Extract CDS translations from GenBank

For robust parsing, use Biopython. This AWK version is for quick inspection.

awk '/\/protein_id=/ {protein=$0; gsub(/.*protein_id="|"/,"",protein)} /\/translation=/ {seq=$0; gsub(/.*translation="|"/,"",seq); while(seq !~ /"/ && getline){seq=seq $0}; gsub(/"| /,"",seq); if(protein) print ">"protein"\n"seq}' file.gb > proteins.fa

---

Parallel Processing

Run a command across many files with xargs

Example: count reads in many compressed FASTQ files using four parallel workers.

find . -name "*.fq.gz" -print0 \
  | xargs -0 -P 4 -I {} bash -c 'printf "%s\t" "{}"; zcat "{}" | awk "END{print NR/4}"'

Process paired-end files by sample prefix

Assumes files are named sample_R1.fq.gz and sample_R2.fq.gz.
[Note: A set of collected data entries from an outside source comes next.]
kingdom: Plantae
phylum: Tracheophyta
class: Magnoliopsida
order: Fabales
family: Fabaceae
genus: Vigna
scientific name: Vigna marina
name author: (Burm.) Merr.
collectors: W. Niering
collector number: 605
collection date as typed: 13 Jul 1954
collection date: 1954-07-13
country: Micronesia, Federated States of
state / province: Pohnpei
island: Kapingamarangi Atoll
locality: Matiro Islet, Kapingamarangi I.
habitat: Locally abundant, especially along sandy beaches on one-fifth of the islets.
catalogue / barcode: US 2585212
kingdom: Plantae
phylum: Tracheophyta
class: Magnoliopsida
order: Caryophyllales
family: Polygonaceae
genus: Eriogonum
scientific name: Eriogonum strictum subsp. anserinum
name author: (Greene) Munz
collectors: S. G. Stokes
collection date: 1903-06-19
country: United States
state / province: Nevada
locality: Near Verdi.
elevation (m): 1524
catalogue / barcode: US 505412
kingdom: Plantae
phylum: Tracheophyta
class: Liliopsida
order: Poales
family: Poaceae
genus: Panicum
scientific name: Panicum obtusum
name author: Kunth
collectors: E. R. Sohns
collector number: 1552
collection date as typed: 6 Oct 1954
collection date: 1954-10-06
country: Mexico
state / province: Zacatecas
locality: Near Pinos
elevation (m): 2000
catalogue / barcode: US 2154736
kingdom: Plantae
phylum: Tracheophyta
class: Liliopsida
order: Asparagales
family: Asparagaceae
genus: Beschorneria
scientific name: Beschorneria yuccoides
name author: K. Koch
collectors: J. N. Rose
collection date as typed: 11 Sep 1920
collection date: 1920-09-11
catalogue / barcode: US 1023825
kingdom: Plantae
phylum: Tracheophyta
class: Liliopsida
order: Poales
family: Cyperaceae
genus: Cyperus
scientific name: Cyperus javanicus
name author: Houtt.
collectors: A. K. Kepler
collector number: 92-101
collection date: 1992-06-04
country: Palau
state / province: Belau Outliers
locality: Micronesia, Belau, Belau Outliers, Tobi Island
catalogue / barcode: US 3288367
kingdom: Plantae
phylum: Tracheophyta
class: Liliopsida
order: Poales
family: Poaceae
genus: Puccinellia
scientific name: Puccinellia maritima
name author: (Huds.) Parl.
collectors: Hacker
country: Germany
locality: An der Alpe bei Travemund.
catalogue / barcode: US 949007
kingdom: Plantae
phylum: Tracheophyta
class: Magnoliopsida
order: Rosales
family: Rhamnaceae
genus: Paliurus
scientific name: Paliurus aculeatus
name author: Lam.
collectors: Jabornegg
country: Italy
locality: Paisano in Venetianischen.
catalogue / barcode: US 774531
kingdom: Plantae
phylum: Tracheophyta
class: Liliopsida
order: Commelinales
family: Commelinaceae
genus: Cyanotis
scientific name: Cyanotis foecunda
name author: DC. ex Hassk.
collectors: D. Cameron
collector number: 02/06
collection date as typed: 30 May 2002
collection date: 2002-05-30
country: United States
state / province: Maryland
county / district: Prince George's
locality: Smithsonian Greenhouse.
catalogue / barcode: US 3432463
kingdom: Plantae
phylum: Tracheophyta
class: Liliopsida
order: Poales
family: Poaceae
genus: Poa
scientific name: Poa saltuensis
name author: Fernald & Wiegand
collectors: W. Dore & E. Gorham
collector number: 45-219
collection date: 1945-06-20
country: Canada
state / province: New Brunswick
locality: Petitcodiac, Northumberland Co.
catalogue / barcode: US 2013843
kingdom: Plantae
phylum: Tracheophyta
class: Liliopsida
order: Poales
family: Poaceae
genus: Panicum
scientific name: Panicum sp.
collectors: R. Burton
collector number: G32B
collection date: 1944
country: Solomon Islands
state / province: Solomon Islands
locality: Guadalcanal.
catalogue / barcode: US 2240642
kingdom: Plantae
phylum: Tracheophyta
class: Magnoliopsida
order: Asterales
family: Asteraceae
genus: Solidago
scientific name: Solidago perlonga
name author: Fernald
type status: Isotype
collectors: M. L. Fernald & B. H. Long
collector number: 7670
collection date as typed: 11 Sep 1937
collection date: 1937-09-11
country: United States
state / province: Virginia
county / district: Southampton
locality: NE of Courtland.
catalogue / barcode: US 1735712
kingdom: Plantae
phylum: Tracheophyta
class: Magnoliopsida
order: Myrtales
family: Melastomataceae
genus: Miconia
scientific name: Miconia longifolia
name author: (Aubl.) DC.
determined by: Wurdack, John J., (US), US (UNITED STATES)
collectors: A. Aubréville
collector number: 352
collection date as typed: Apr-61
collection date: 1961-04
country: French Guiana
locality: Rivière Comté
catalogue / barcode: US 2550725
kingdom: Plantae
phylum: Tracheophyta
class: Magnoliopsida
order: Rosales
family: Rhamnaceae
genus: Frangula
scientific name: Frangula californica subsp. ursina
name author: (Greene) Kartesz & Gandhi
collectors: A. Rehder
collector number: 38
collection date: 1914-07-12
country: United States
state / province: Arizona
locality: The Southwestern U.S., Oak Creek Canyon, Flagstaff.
find . -name "*_R1.fq.gz" -print0 \
  | xargs -0 -P 4 -I {} bash -c '
      r1="{}"
      r2="${r1/_R1.fq.gz/_R2.fq.gz}"
      sample=$(basename "$r1" _R1.fq.gz)
      paste <(zcat "$r1") <(zcat "$r2") | paste - - - - \
        | awk "BEGIN{FS=\"\\t\"; OFS=\"\\n\"} {print \$1,\$3,\$5,\$7,\$2,\$4,\$6,\$8}" \
        > "${sample}.interleaved.fq"
    '

---

Random Data Generation

Generate random nucleotide FASTA

awk -v seed=3 -v n=100 -v len=1000 'BEGIN{srand(seed); split("A C G T",base," "); for(i=1;i<=n;i++){seq=""; for(j=1;j<=len;j++) seq=seq base[int(rand()*4)+1]; printf ">seq_%06d\n%s\n", i, seq}}' > random.fa

Generate random amino-acid FASTA

awk -v seed=3 -v n=100 -v len=300 'BEGIN{srand(seed); split("A C D E F G H I K L M N P Q R S T V W Y",aa," "); for(i=1;i<=n;i++){seq="M"; for(j=2;j<=len;j++) seq=seq aa[int(rand()*20)+1]; printf ">protein_%06d\n%s\n", i, seq}}' > random_proteins.fa

Generate random FASTQ

Requires GNU awk with chr() support.

awk -v seed=3 -v n=100 -v len=150 'BEGIN{srand(seed); split("A C G T",base," "); for(i=1;i<=n;i++){seq=""; qual=""; for(j=1;j<=len;j++){seq=seq base[int(rand()*4)+1]; qual=qual sprintf("%c", int(rand()*40)+33)}; printf "@read_%06d\n%s\n+\n%s\n", i, seq, qual}}' > random.fq

---

Practical Recommendations

For everyday bioinformatics command-line work, I now prefer this order:

1. Use seqkit or seqtk for FASTA/FASTQ operations.
2. Use samtools, bcftools, and bedtools for standard genomics formats.
3. Use awk for quick table operations and lightweight inspection.
4. Use Python/R when the logic needs names, tests, or reuse.
5. Save complicated one-liners into scripts.

A good one-liner should be easy to read, easy to test, and easy to throw away.